Poetic Landscapes

Paintings by April Gornik – pictures of somewhere, anywhere, nowhere – reveal layers of meaning

| 21 Feb 2020 | 02:42

Landscape has been a favorite subject of art for as long as there has been art. Little is more relatable to human beings than the world around us. Yet to see a landscape painting as reproduction of reality is to miss its greatest possibilities. Landscapes can be simultaneously natural, man-made, geographical, political, imagined, and conceptual. They are places filled with contrasts, about creation and destruction, place and time, the finite and infinite.

"Landscapes," says artist April Gornik, "are natural metaphors." Her wall-sized paintings and large charcoal drawings of oceans, mountains, forests and skies are on view through March 28th at Miles McEnery Gallery in Chelsea. It's taken three years for Gornik to prepare for the show, a journey that took the artist to realms both real and imagined. Her landscapes are seductive, and not what they seem to be.

"That's exactly right," she says. "I liken it to when you're having a dream, and you know you're someplace but something is a little off. That conjures a different kind of dimensionality. And, like dreams, I think they should reside partly in your unconscious."

'A Commitment to Wildness'

Specificity is not one of Gornik's goals. These are portraits of places laden with mystery and potential, pictures of somewhere, anywhere and nowhere. Travel, photographs, memories and imagination all go into the evocations of place that are then built in her Long Island studio.

One thing you won't find in Gornik's paintings is people. That's a careful decision because of what she wants to communicate. "I don't want viewers to get a sense that they're supposed to be a certain size in relation to the landscape. I want them to just sort of inhabit them however they enter them. That said, there is the kind of commitment to wildness and things outside of ourselves that I have," she says. "If someone takes them as a remark about the preciousness of wilderness, I'm perfectly happy with that, because you can't say too much how important it is to preserve what is not human."

Contrasts of light and dark, flatness and depth, representation and artifice, create layers in the experience of Gornik's work. They're more abstraction than realism, but constructed from recognizable elements. The way that slanting sunlight hits a field, a patchwork of cottony clouds, the gleam coming off the surface of still water – these are things we know, though we might not have known them this way.

"Spring Light and Still Water" appears to be a sunny spot in the woods, but isn't quite. It's unnaturally silent. Rather than honey golden light, the yellow tones are tart, acidic. Gornik says, "The act of painting is the act of pulling up your subconscious into the present and working with it."

Tension and Repose

The paintings' scale is critical. Standing in front Gornik's landscapes is transportive, both perceptually and emotionally. Up close viewing might give the sense of being at the ocean's edge. From a distance, there's space, but also connection, recognition and yearning.

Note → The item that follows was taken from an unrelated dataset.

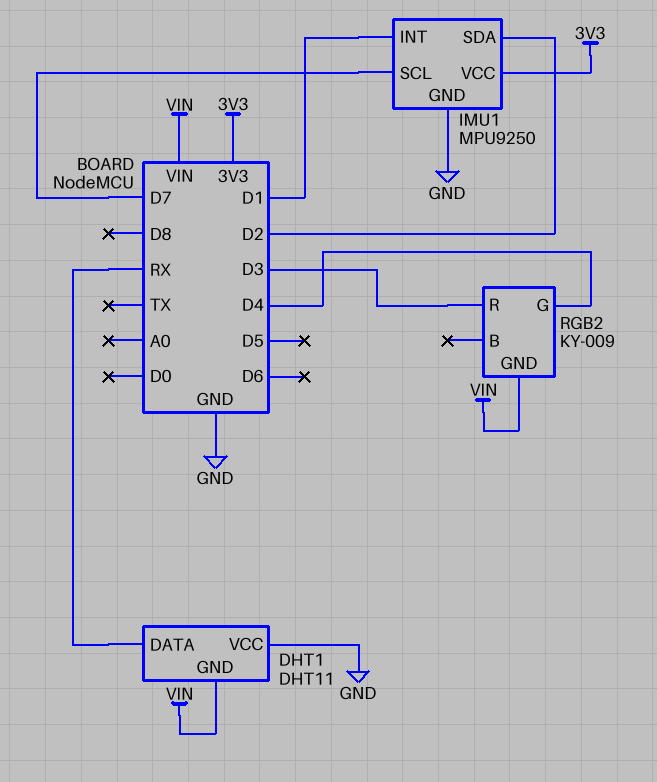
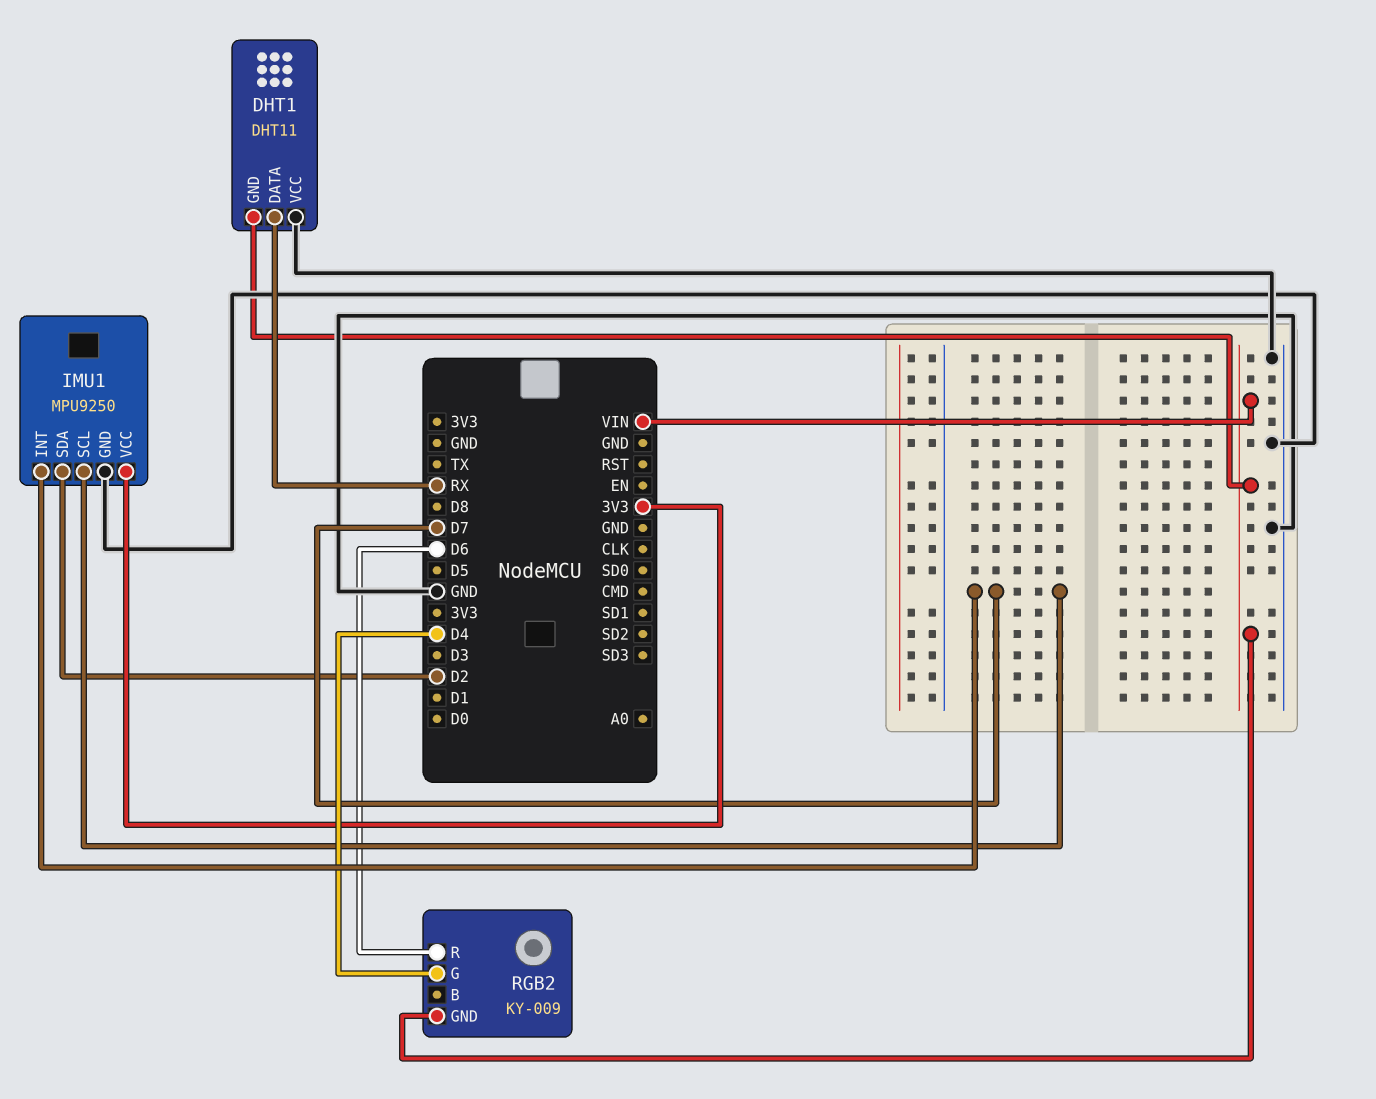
IMU1 pin INT: D1 -> D7
RGB2 pin R: D3 -> D6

Through diffuse areas of paint as well as muscular gestures, passages of density or voids, quietude or tumult, Gornik creates visions of tension and repose, kind of like the great breathing in and exhalation of nature, itself.

"I think of paintings as living things that, once you put all this time and energy and effort, they actually generate all that back to the viewer, and there's an interchange that happens. If you spend time with a painting, you're enriched in a particularly human way...It bespeaks the otherness of the person that made it, so you're reaching across to this other person. You're reaching across a void, across a distance. So, it kind of reifies existential singularity and separateness, but it also makes this connection. There's an essential poignancy about that, and light and shadow, and transience. That, in a landscape, is all about that kind of reality. And it's a fundamental part of our existence."

Seeing Through the Artist's Eyes

Gornik's thoughts on painting, like her paintings themselves, are poetic. And as with poetry, they reward time spent and reflection. She says that she's creating them as objects of contemplation, leaving the viewer room to explore. Look at them and you may find presence and absence, stillness and life, vastness and smallness, painter and subject, and she hopes, yourself.

"The nicest thing, and it's happened to me a lot, is when people who have gotten to know my work will say 'I saw one of your paintings when I was driving home last night or walking over a bridge.' They'll see through my eyes in some way, and they usually say it with a certain kind of enthusiasm and seem brightened by it. The way I see things helps them see things. I think that's the greatest compliment."